A full-bodied gilt copper “Hackney” horse weathervane, circa 1875. Estimate: $3,000-5,000.
Offered in April Showers

On first thought, it may seem surprising that Florence Knoll Bassett, the pioneer of the sleek aesthetic that came to define the postwar American office interior, collected 19th-century weathervanes. What place, exactly, did these trotting horses have in the home of one of the leading exponents of modernism?

A full-bodied gilt copper and zinc “Index” horse weathervane, late 19th/early 20th century.
Estimate: $2,000-3,000. 

Though these sculptures may seem incongruous, it's worth remembering that connections between so-called primitive art and modernism go way back. Wassily Kandinsky mined Russian folk art for inspiration, while Pablo Picasso and other artists working in Paris collected African carvings. Meanwhile, in New York, artists such as Elie Nadelman and Charles Sheeler, looking to define a distinctly American brand of modernism, found their native artistic roots in early American folk art. As Helen Appleton Read wrote for the Brooklyn Daily Eagle in 1924, "A group of our younger artists…have poked about in antique shops, in old saloons and chophouses and brought back quaint pictures and statues. These are now serving as decorations and inspiration in the studios of many of them. Why bother about French Gothic or the frescoes of Santa Croce when we have material primitive at hand that has the humor and tang of our native soil?"

Into the late 1950s, when Florence discovered weathervanes "on a whim" while on a trip to Paris with her second husband Harry Hood Bassett, early America continued to serve as inspiration for American artists as well as prominent collectors such as Abby and John Rockefeller. To name a few, David Smith had drawn on farm implements and machinery parts gleaned from his upstate New York property for his "Agricola" series of the 1950s, while Andrew Wyeth represented rural America in an entirely different manner.

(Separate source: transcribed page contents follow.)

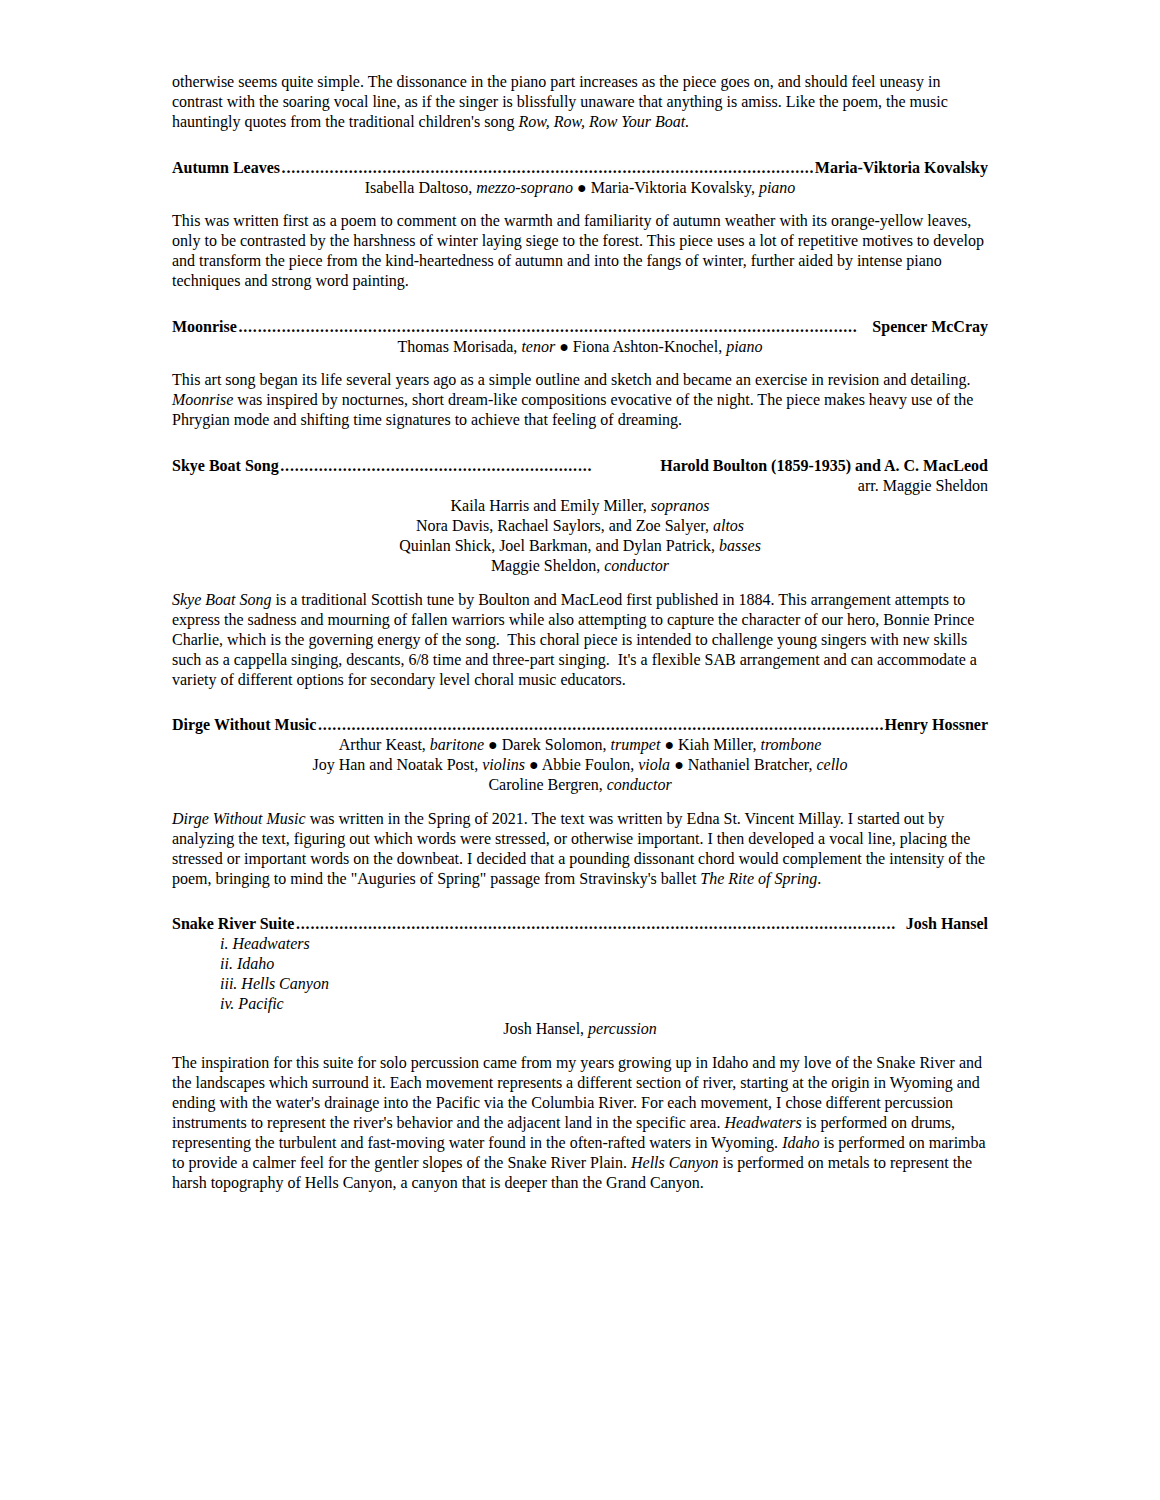otherwise seems quite simple. The dissonance in the piano part increases as the piece goes on, and should feel uneasy in contrast with the soaring vocal line, as if the singer is blissfully unaware that anything is amiss. Like the poem, the music hauntingly quotes from the traditional children's song Row, Row, Row Your Boat.
Autumn Leaves .......................................................................................................................... Maria-Viktoria Kovalsky
Isabella Daltoso, mezzo-soprano ● Maria-Viktoria Kovalsky, piano
This was written first as a poem to comment on the warmth and familiarity of autumn weather with its orange-yellow leaves, only to be contrasted by the harshness of winter laying siege to the forest. This piece uses a lot of repetitive motives to develop and transform the piece from the kind-heartedness of autumn and into the fangs of winter, further aided by intense piano techniques and strong word painting.
Moonrise ................................................................................................................................. Spencer McCray
Thomas Morisada, tenor ● Fiona Ashton-Knochel, piano
This art song began its life several years ago as a simple outline and sketch and became an exercise in revision and detailing. Moonrise was inspired by nocturnes, short dream-like compositions evocative of the night. The piece makes heavy use of the Phrygian mode and shifting time signatures to achieve that feeling of dreaming.
Skye Boat Song ................................................................. Harold Boulton (1859-1935) and A. C. MacLeod
arr. Maggie Sheldon
Kaila Harris and Emily Miller, sopranos
Nora Davis, Rachael Saylors, and Zoe Salyer, altos
Quinlan Shick, Joel Barkman, and Dylan Patrick, basses
Maggie Sheldon, conductor
Skye Boat Song is a traditional Scottish tune by Boulton and MacLeod first published in 1884. This arrangement attempts to express the sadness and mourning of fallen warriors while also attempting to capture the character of our hero, Bonnie Prince Charlie, which is the governing energy of the song. This choral piece is intended to challenge young singers with new skills such as a cappella singing, descants, 6/8 time and three-part singing. It's a flexible SAB arrangement and can accommodate a variety of different options for secondary level choral music educators.
Dirge Without Music ......................................................................................................................... Henry Hossner
Arthur Keast, baritone ● Darek Solomon, trumpet ● Kiah Miller, trombone
Joy Han and Noatak Post, violins ● Abbie Foulon, viola ● Nathaniel Bratcher, cello
Caroline Bergren, conductor
Dirge Without Music was written in the Spring of 2021. The text was written by Edna St. Vincent Millay. I started out by analyzing the text, figuring out which words were stressed, or otherwise important. I then developed a vocal line, placing the stressed or important words on the downbeat. I decided that a pounding dissonant chord would complement the intensity of the poem, bringing to mind the "Auguries of Spring" passage from Stravinsky's ballet The Rite of Spring.
Snake River Suite ............................................................................................................................. Josh Hansel
i. Headwaters
ii. Idaho
iii. Hells Canyon
iv. Pacific
Josh Hansel, percussion
The inspiration for this suite for solo percussion came from my years growing up in Idaho and my love of the Snake River and the landscapes which surround it. Each movement represents a different section of river, starting at the origin in Wyoming and ending with the water's drainage into the Pacific via the Columbia River. For each movement, I chose different percussion instruments to represent the river's behavior and the adjacent land in the specific area. Headwaters is performed on drums, representing the turbulent and fast-moving water found in the often-rafted waters in Wyoming. Idaho is performed on marimba to provide a calmer feel for the gentler slopes of the Snake River Plain. Hells Canyon is performed on metals to represent the harsh topography of Hells Canyon, a canyon that is deeper than the Grand Canyon.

A full-bodied molded copper “Dexter and Jockey” weathervane, late 19th century.
Estimate: $1,000-2,000. 

At the same time, the magazine Art in America, with the dedicated folk art collector Jean Lipman at the helm, published articles about the leading contemporary artists of the time alongside articles on Shaker design and New England gravestones. Albert Barnes' installations of Van Goghs and Matisses next to ornamental strap hinges come to mind as a visual of the same approach of conferring non-traditional art on equal footing with modern masters. Among these writings for Art in America, an article published by Alice Winchester titled "Antiques for the Avant-Garde" (1961) is of particular relevance. "There seems to be today among people of advanced taste," she wrote, "a considerable interest in antiques. Dwellers in glass houses, for instance, will fill them with period furniture." Listing nineteenth-century American weathervanes among the potential objects for inspiration she continued, "Such things stir modern taste not because of their age but in spite of it, and are appreciated not for quality or rarity but because they 'look modern.'"

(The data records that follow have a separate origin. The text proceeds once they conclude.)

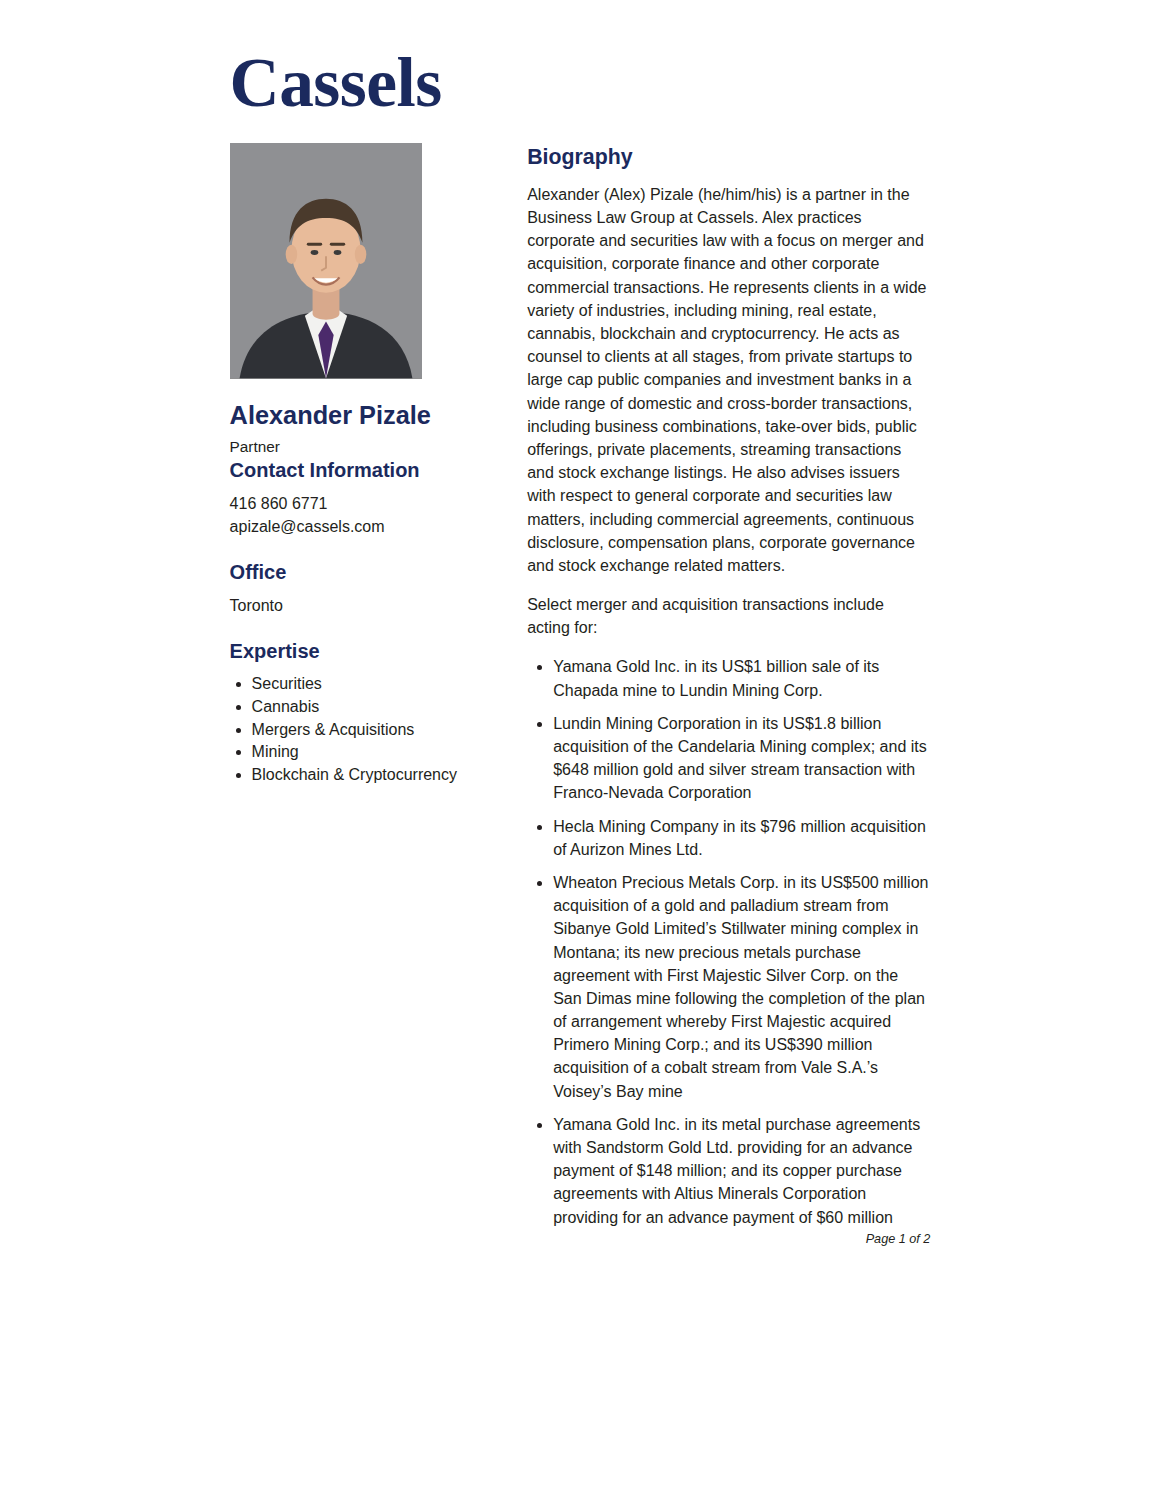Cassels
Alexander Pizale
Partner
Contact Information
416 860 6771
apizale@cassels.com
Office
Toronto
Expertise
Securities
Cannabis
Mergers & Acquisitions
Mining
Blockchain & Cryptocurrency
Biography
Alexander (Alex) Pizale (he/him/his) is a partner in the Business Law Group at Cassels. Alex practices corporate and securities law with a focus on merger and acquisition, corporate finance and other corporate commercial transactions. He represents clients in a wide variety of industries, including mining, real estate, cannabis, blockchain and cryptocurrency. He acts as counsel to clients at all stages, from private startups to large cap public companies and investment banks in a wide range of domestic and cross-border transactions, including business combinations, take-over bids, public offerings, private placements, streaming transactions and stock exchange listings. He also advises issuers with respect to general corporate and securities law matters, including commercial agreements, continuous disclosure, compensation plans, corporate governance and stock exchange related matters.
Select merger and acquisition transactions include acting for:
Yamana Gold Inc. in its US$1 billion sale of its Chapada mine to Lundin Mining Corp.
Lundin Mining Corporation in its US$1.8 billion acquisition of the Candelaria Mining complex; and its $648 million gold and silver stream transaction with Franco-Nevada Corporation
Hecla Mining Company in its $796 million acquisition of Aurizon Mines Ltd.
Wheaton Precious Metals Corp. in its US$500 million acquisition of a gold and palladium stream from Sibanye Gold Limited’s Stillwater mining complex in Montana; its new precious metals purchase agreement with First Majestic Silver Corp. on the San Dimas mine following the completion of the plan of arrangement whereby First Majestic acquired Primero Mining Corp.; and its US$390 million acquisition of a cobalt stream from Vale S.A.’s Voisey’s Bay mine
Yamana Gold Inc. in its metal purchase agreements with Sandstorm Gold Ltd. providing for an advance payment of $148 million; and its copper purchase agreements with Altius Minerals Corporation providing for an advance payment of $60 million
Page 1 of 2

From left: Entryway towards the living room of Florence Knoll’s home, Coral Gables, Florida. Image courtesy of Florence Knoll Bassett papers, 1932-2000. Archives of American Art, Smithsonian Institution. Living room of Florence Knoll, Coconut Grove, Florida, 1985. Image © Christoph Kicherer/Vogue Décoration.

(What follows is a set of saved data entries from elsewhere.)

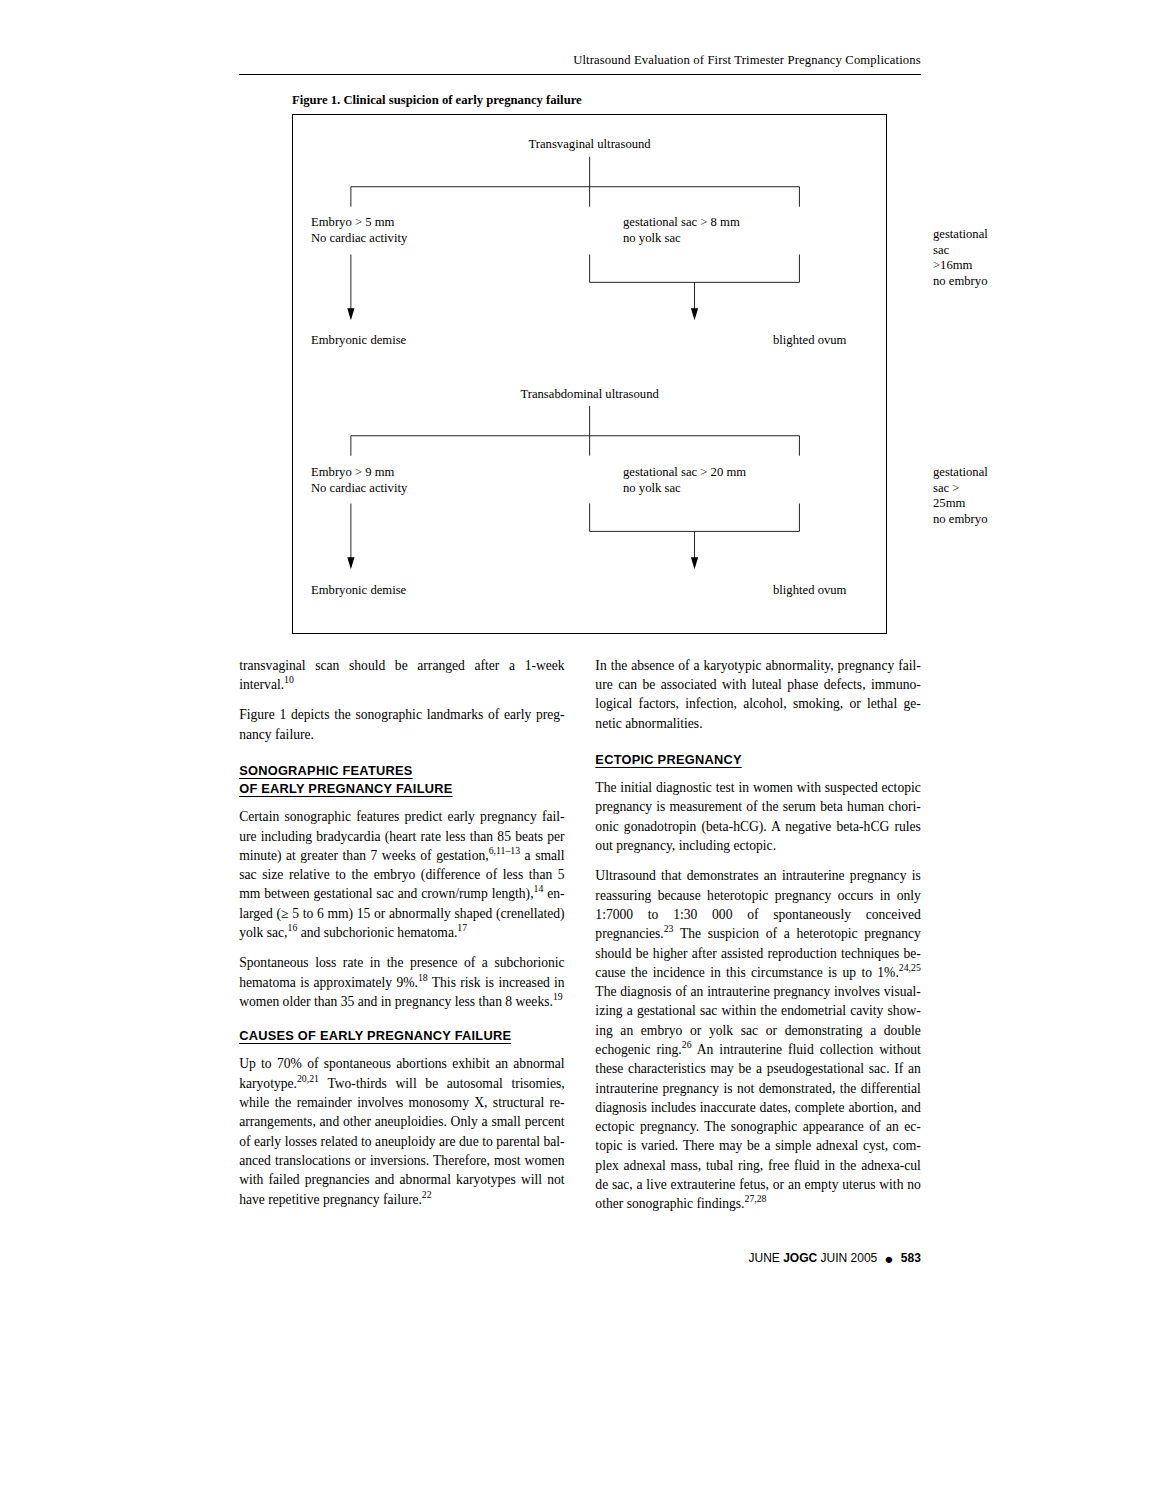Ultrasound Evaluation of First Trimester Pregnancy Complications
Figure 1. Clinical suspicion of early pregnancy failure
Transvaginal ultrasound
Embryo > 5 mm
No cardiac activity
gestational sac > 8 mm
no yolk sac
gestational sac >16mm
no embryo
Embryonic demise
blighted ovum
Transabdominal ultrasound
Embryo > 9 mm
No cardiac activity
gestational sac > 20 mm
no yolk sac
gestational sac > 25mm
no embryo
Embryonic demise
blighted ovum
transvaginal scan should be arranged after a 1-week interval.10
Figure 1 depicts the sonographic landmarks of early pregnancy failure.
SONOGRAPHIC FEATURES
OF EARLY PREGNANCY FAILURE
Certain sonographic features predict early pregnancy failure including bradycardia (heart rate less than 85 beats per minute) at greater than 7 weeks of gestation,6,11–13 a small sac size relative to the embryo (difference of less than 5 mm between gestational sac and crown/rump length),14 enlarged (≥ 5 to 6 mm) 15 or abnormally shaped (crenellated) yolk sac,16 and subchorionic hematoma.17
Spontaneous loss rate in the presence of a subchorionic hematoma is approximately 9%.18 This risk is increased in women older than 35 and in pregnancy less than 8 weeks.19
CAUSES OF EARLY PREGNANCY FAILURE
Up to 70% of spontaneous abortions exhibit an abnormal karyotype.20,21 Two-thirds will be autosomal trisomies, while the remainder involves monosomy X, structural rearrangements, and other aneuploidies. Only a small percent of early losses related to aneuploidy are due to parental balanced translocations or inversions. Therefore, most women with failed pregnancies and abnormal karyotypes will not have repetitive pregnancy failure.22
In the absence of a karyotypic abnormality, pregnancy failure can be associated with luteal phase defects, immunological factors, infection, alcohol, smoking, or lethal genetic abnormalities.
ECTOPIC PREGNANCY
The initial diagnostic test in women with suspected ectopic pregnancy is measurement of the serum beta human chorionic gonadotropin (beta-hCG). A negative beta-hCG rules out pregnancy, including ectopic.
Ultrasound that demonstrates an intrauterine pregnancy is reassuring because heterotopic pregnancy occurs in only 1:7000 to 1:30 000 of spontaneously conceived pregnancies.23 The suspicion of a heterotopic pregnancy should be higher after assisted reproduction techniques because the incidence in this circumstance is up to 1%.24,25 The diagnosis of an intrauterine pregnancy involves visualizing a gestational sac within the endometrial cavity showing an embryo or yolk sac or demonstrating a double echogenic ring.26 An intrauterine fluid collection without these characteristics may be a pseudogestational sac. If an intrauterine pregnancy is not demonstrated, the differential diagnosis includes inaccurate dates, complete abortion, and ectopic pregnancy. The sonographic appearance of an ectopic is varied. There may be a simple adnexal cyst, complex adnexal mass, tubal ring, free fluid in the adnexa-cul de sac, a live extrauterine fetus, or an empty uterus with no other sonographic findings.27,28
JUNE JOGC JUIN 2005 ● 583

While Florence Knoll Bassett does not seem to have included weathervanes in any of her office interiors, they do appear in images of her summer home in Vermont. She acquired the vanes in Vermont as well as in the many antiques stores located near the Knoll showroom in midtown Manhattan and treasured her collection enough to bring it with her when she and Bassett relocated to Coral Gables, Florida, in 1965 and finally to her last residence in Coconut Grove, where she displayed a group to striking effect in a custom grid-shaped display.

"Cocks have always been seen, but never as well as in American weathervanes," Pablo Picasso once said, and we might well add that weathervanes have never been as well seen as in the home of Florence Knoll Bassett.